April 7, 2014

Regulating Emotions – a Life Skill our kids need

Regulating emotions is a dry expression used by psychological professionals to describe being able to calm down and not freak out for too long when you’re upset. It’s the difference between a five minute cry over a boo-boo (physical or emotional) and an hour-long drama.

Nobody likes the latter. When grownups do it, it’s appalling and scary. When kids do it they lose friends and alienate teachers and other professionals. And it drives parents crazy.

So we have every reason in the world to teach our kids self regulation. How to? Kids learn to regulate their emotions when we teach, encourage and help them to say their feelings and then move on. But how to navigate the rock-strewn shoals between enough emoting and too much of it? We all know that too many kids today have had such a powerful microscope focused on their every move – and how they feel about it – that they can’t have a little cry and move on. Because they’ve been taught to hyper-focus on every boo-boo – large and small, physical and emotional. It’s been hard for our generation of parents to get the “moving on” part.

It’s also been hard for us to get the boundary part. I get so bound up with my kids’ well-being that sometimes I forget it’s their life, not mine. When those boundaries become invisible to me, I hyper-focus on their difficulties, which influences and teaches them to do the same. We know our generation of parents does this for three reasons: Partly in reaction to our parents, who perhaps under-focused on our issues, partly because of the pernicious myth of the possibility of perfection in parenting, and partly because we are parenting in an anxious age which seems more fraught with dangers.

But knowing all that is no reason to abandon the project of teaching kids to talk about their feelings. Not doing so causes feelings to bottle up and occasionally (and inappropriately) leak or explode. So how to teach kids to emote but not drown in their feelings?

Lesson one is for kids to experience their feelings being listened to. We all know this: When you’re upset, being heard calms you down. When you know you’ll be heard, you respond to future upsets less dramatically, you catastrophize less. You calm down faster when upset, and are thus more able to work towards solutions to problems.

This is because you learn, through appropriate venting, that most bad feelings are temporary. You know you’re going to feel better pretty soon. And that is the foundation of emotional self-regulation.

After a child vents appropriately, step two is moving on. Teaching our kids to do that requires us to notice when their venting seems ready to finish. They sound less upset, their faces look calmer, their body language relaxes. It’s important to teach them to seize this moment rather than wallow. This sounds like: “I’m so glad you told me how lousy you felt, and now it looks like you’re ready to move on. Can we do that?” If your child says yes, great, move on. If they say no, help them decode their situation more accurately, and give them tutelage in the art of letting it go and moving on: “It looks to me that you’re feeling calmer, and are ready to move on, so let’s do that.” If a child genuinely feels heard, a gentle nudge towards moving on is generally helpful.

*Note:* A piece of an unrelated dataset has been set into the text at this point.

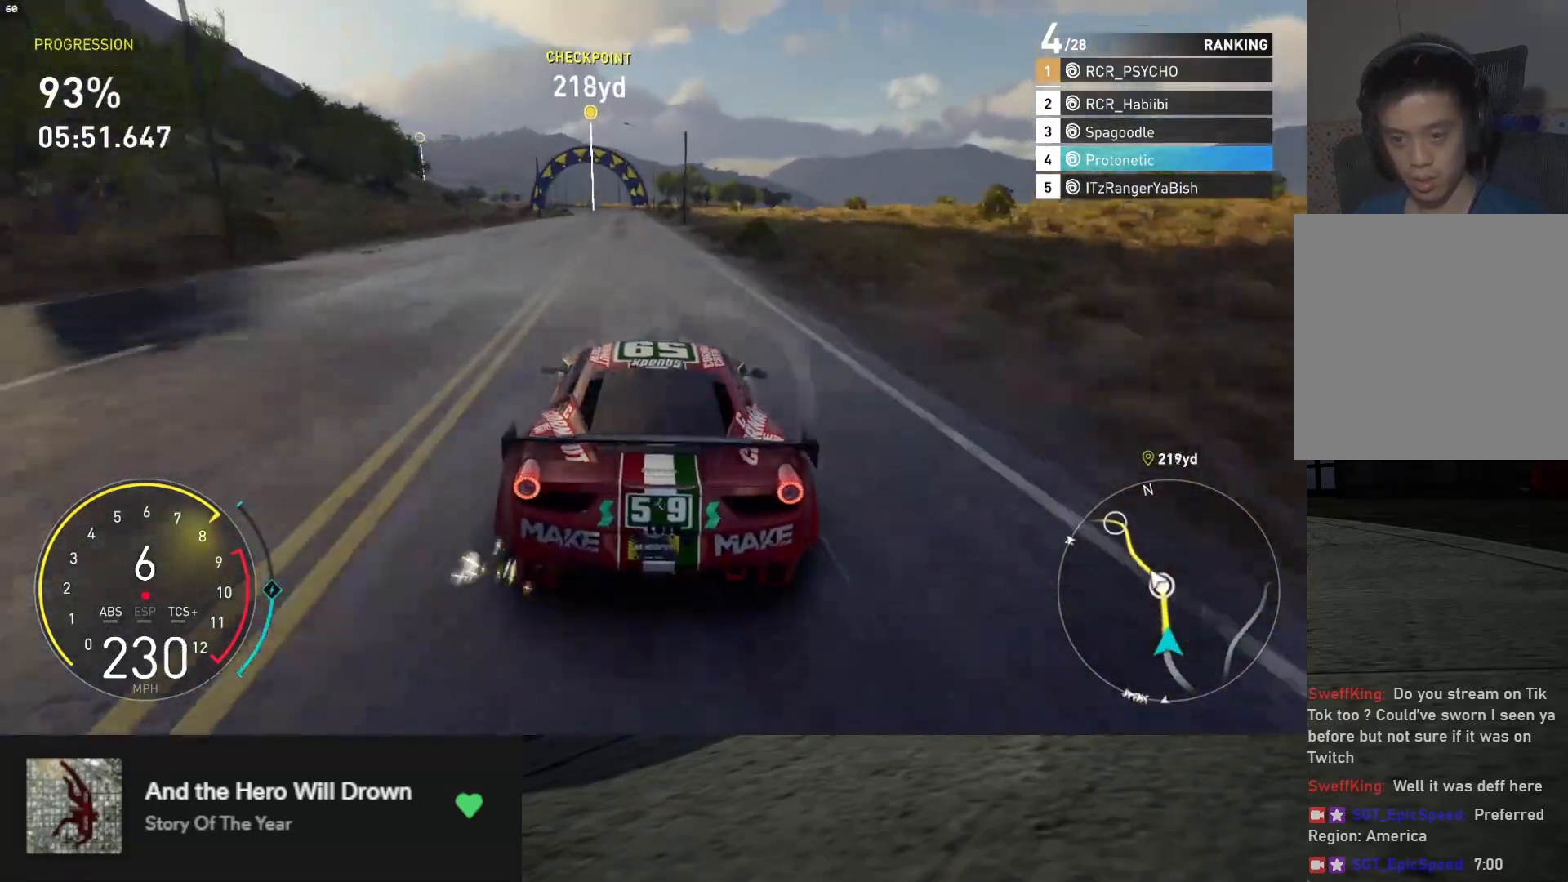
{"buttons": ["R2"], "left_stick": "center", "right_stick": "center", "events": []}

At which point you ask your child how they want to solve the problem. Or maybe it’s something they just needed to vent about. Either way your child, having been listened to and coached to move on, now has a tool for emotional self-regulation.

They can manage their feelings without getting overwhelmed by them or stuck in a bad place. They have a foundation for working through bad experiences in a constructive way. Research tells us that children who can regulate their emotions behave better, show more empathy towards other children and are less stressed. They’re better at resolving conflicts with peers and they do better in school. How else to meet every challenge life brings?